Task objective
Could you rename every "Download" in the following lines to "Save" and give the lines back with nothing else changed?

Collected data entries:
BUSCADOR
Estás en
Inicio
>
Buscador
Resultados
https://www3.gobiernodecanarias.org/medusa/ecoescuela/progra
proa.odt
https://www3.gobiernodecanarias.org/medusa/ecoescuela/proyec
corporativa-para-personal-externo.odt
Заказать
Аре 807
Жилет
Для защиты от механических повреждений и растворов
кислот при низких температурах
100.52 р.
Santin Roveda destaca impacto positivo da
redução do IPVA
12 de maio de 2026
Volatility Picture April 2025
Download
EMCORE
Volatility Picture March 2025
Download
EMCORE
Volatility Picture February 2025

Result of the exercise
BUSCADOR
Estás en
Inicio
>
Buscador
Resultados
https://www3.gobiernodecanarias.org/medusa/ecoescuela/progra
proa.odt
https://www3.gobiernodecanarias.org/medusa/ecoescuela/proyec
corporativa-para-personal-externo.odt
Заказать
Аре 807
Жилет
Для защиты от механических повреждений и растворов
кислот при низких температурах
100.52 р.
Santin Roveda destaca impacto positivo da
redução do IPVA
12 de maio de 2026
Volatility Picture April 2025
Save
EMCORE
Volatility Picture March 2025
Save
EMCORE
Volatility Picture February 2025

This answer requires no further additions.